On the other hand, if someone is a Republican, that's qualitative: They may support right-wing policies, but that is just their opinion. People can argue on many political matters, and both would have solid points. The only irrefutable facts would come from quantitative data.
The simplest way to answer this question would be to find out exactly what questions you are trying to answer. Do you need to know the “what” or the “why”?
Often in the digital product space, companies already have existing in-app behavior data and can likely answer the “what.” But if you don’t know “why” those numbers are what they are, that’s where qualitative data comes in.
Still, this largely depends on the situation at hand: If you are running a company and want to understand how well a certain product is selling, it makes sense to calculate the number of customer sales over the past week or month using quantitative data.

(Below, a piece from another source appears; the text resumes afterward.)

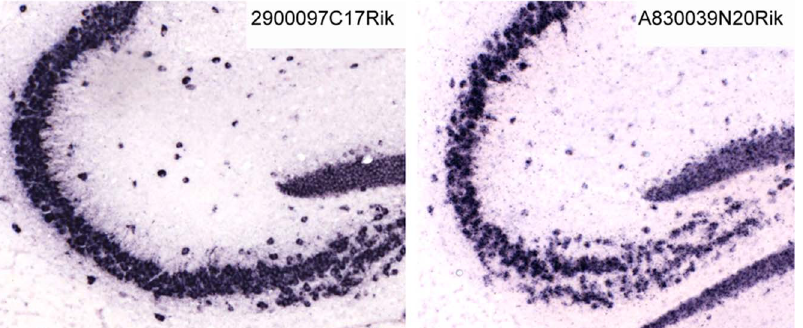
Figure 5. In situ hybridization pattern of the indicated non-coding RNA genes, obtained from the Allen Brain Atlas. For positive and negative control, see Fig.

Gathering qualitative data will likely work in your favor if you would like to understand why people are not buying a specific product. For instance, if you sell books and you’re struggling to shift a specific title, you might want to ask your customers some qualitative questions:
What genres do you like?
How long do you spend reading each month?
Are there genres you don’t enjoy?
If your store attracts many people who love mystery novels but romance books never sell, you may need to conduct more qualitative market research.
Of course, it will almost always work in your favor to gather qualitative and quantitative data so you can understand the what and the why. This will give you actionable data to address now and an understanding of what products or features your users want for future development.
Quantitative and qualitative data are invaluable in different ways. Crunching concrete numbers will help you understand so much more about your business. And discovering what your customers want through qualitative data gathering makes it more likely that you’ll get it right the first time, saving time and money.